Need help with taking a limit

Question

$\textbf{Compute the bounderies:} \int_1^{\infty} \frac{6x}{x^4 + 6x^2 + 4} = 0 - \big(-\ln\big(\frac{5}{2}\big)\big)$

$\int_a^b f(x)dx = F(b) - F(a) = \lim_{x\to b^-}(F(x)) - \lim_{x\to a^+} (F(x))$

$\lim_{x\to 1^+} \bigg(-\ln\bigg|\frac{8}{3} + \frac{2x^2}{3}\bigg| + \ln\bigg|\frac{2}{3} + \frac{2x^2}{3}\bigg|\bigg) = -\ln(\frac{5}{2})$

$\lim_{x\to\infty} \bigg(-\ln\bigg|\frac{8}{3} + \frac{2x^2}{3}\bigg| + \ln\bigg|\frac{2}{3} + \frac{2x^2}{3}\bigg|\bigg) = 0$

$ = 0 - \big(-\ln\big(\frac{5}{2}\big)\big)$

Can someone provide an explanation for why the second limit is equal to 0?

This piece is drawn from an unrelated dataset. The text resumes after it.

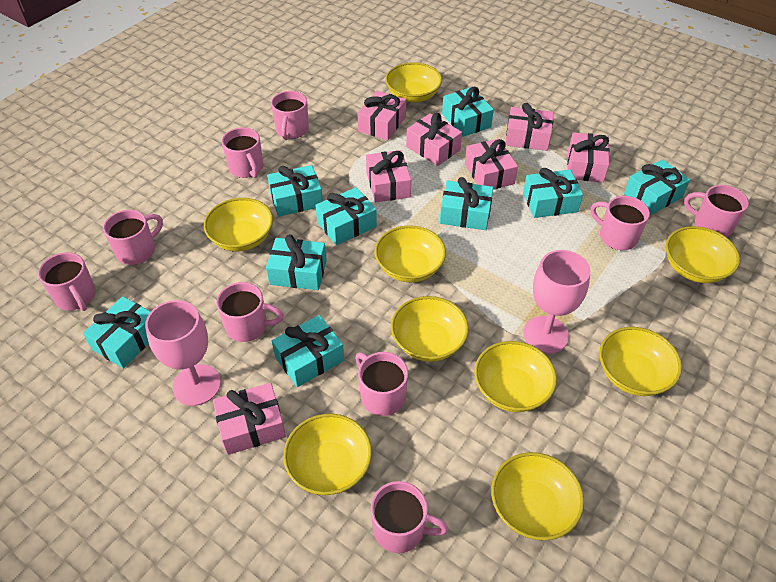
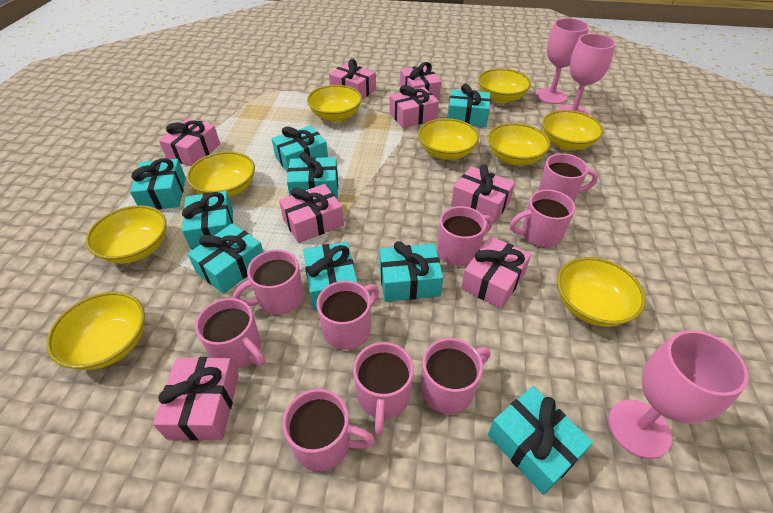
pink gift: 7 -> 8
pink goblet: 2 -> 3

Only thing I can evaluate it to at the moment is -$\infty$ + $\infty$ which is not 0

Answer 1

We can get rid of the absolute values since $x$ is headed to positive infinity. So,

$$-\ln\bigg(\frac{2}{3} + \frac{2x}{3}\bigg) + \ln\bigg(\frac{8}{3} + \frac{2x^2}{3}\bigg) = \ln\Bigg({\frac{\frac{2}{3} + \frac{2x^2}{3}}{\frac{8}{3} + \frac{2x^2}{3}}}\Bigg)= \ln\bigg(1 - \frac{3}{x^2 + 4}\bigg)$$

$$\lim_{x\to \infty} \ln\bigg(1 - \frac{3}{x^2 + 4}\bigg) = \ln(1) = 0$$